The mark of a good flashback arc, especially one like Turn Back The Pendulum which just drops itself in the middle of the opening sequence for the battle at Karakura, is the impact it leaves in readers' mind with its revelations of past events and how they affect the current storyline. Given the rather stunning reveals in this book, I think Turn Back The Pendulum succeeds at being a flashback arc that makes a difference and puts the series following it in a whole new light. I'm sure after this arc is finished in volume thirty-seven, readers will be looking at people like Aizen and Hiyori and Urahara with fresh perspectives, now that we've seen them in their old lives.

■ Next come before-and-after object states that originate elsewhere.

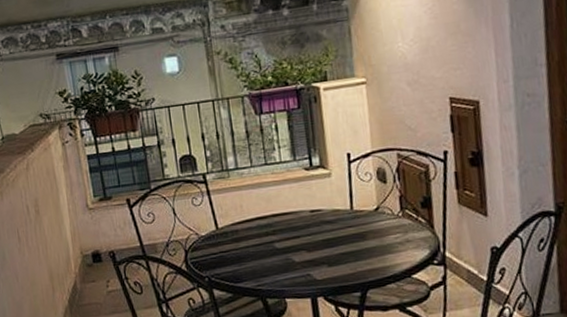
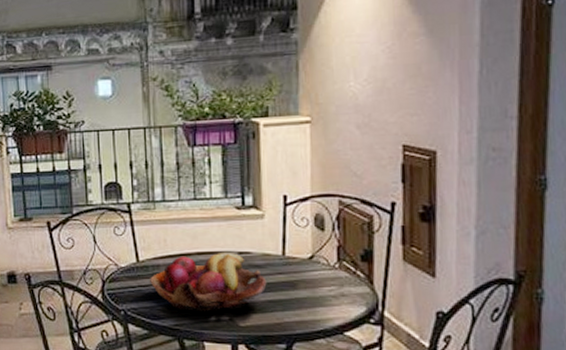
fruit basket: none [230,212,339,271] -> present [150,253,267,311]

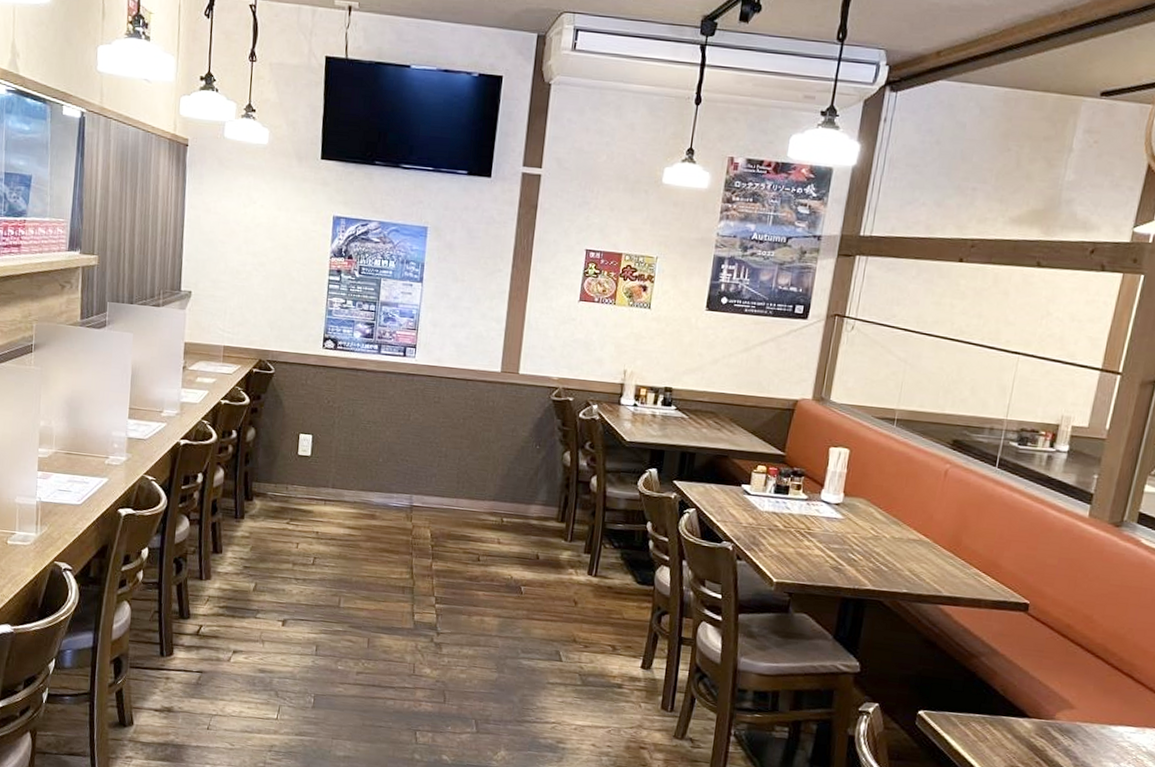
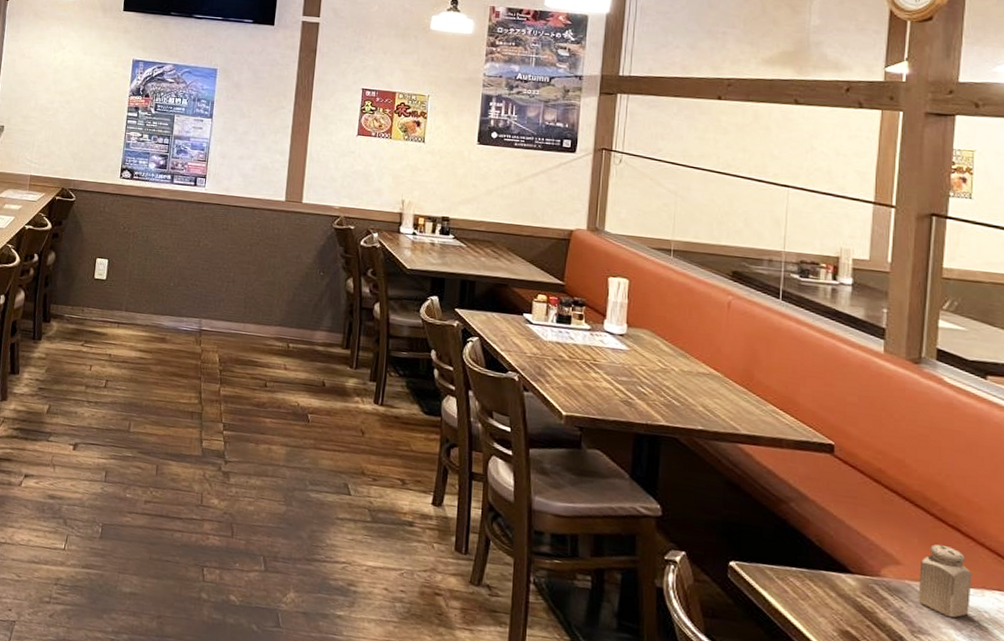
salt shaker: none [1085,690,1137,753] -> present [918,544,972,618]

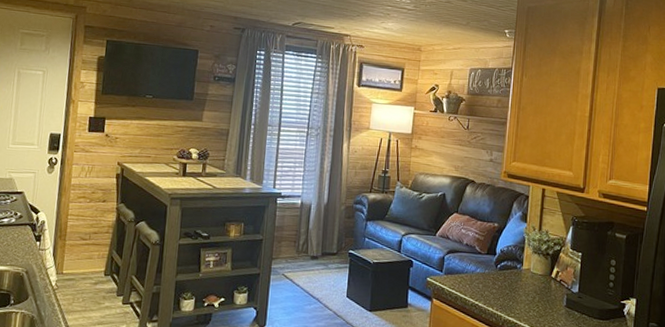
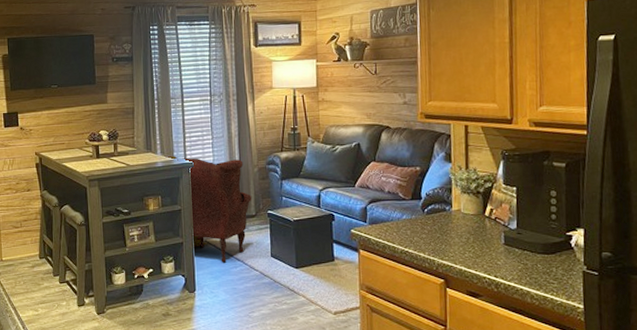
tartan: none [254,183,336,299] -> present [165,155,252,263]

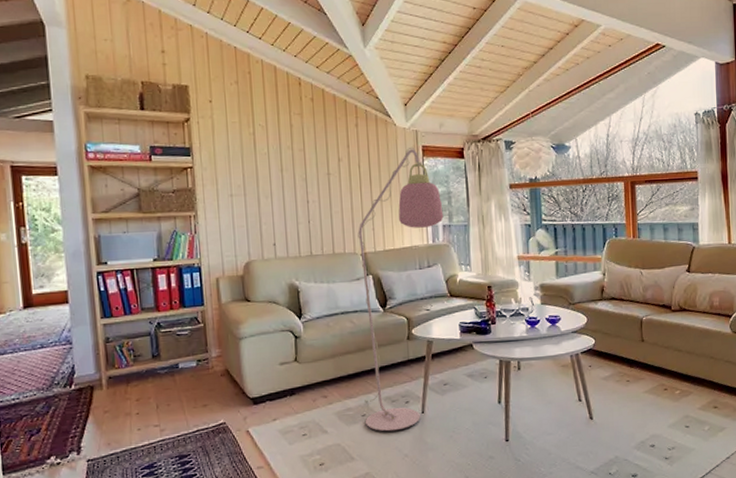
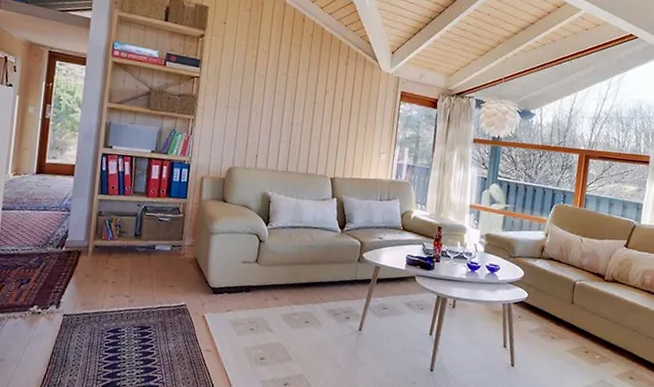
floor lamp: present [357,146,444,432] -> none [308,90,410,342]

Overall, this is Kubo at his peak in terms of both artistic style and storytelling; long term fans who reach this point will be so very glad they didn't drop Bleach during one of its rough patches because this book is a huge payoff for fannish commitment. I understand that this arc was rather dropped out of the blue in the middle of a dramatic moment for Ichigo and friends, but considering everything that comes after the conclusion of this arc, I don’t think there would have been an opportune moment to introduce all of these flashbacks without heavily setting back the story, so better to start it now than after the fact. It’s a solid volume of Bleach that has a healthy mix of the series’ trademark humor and dramatic action, and hopefully a return to form for the series in whole.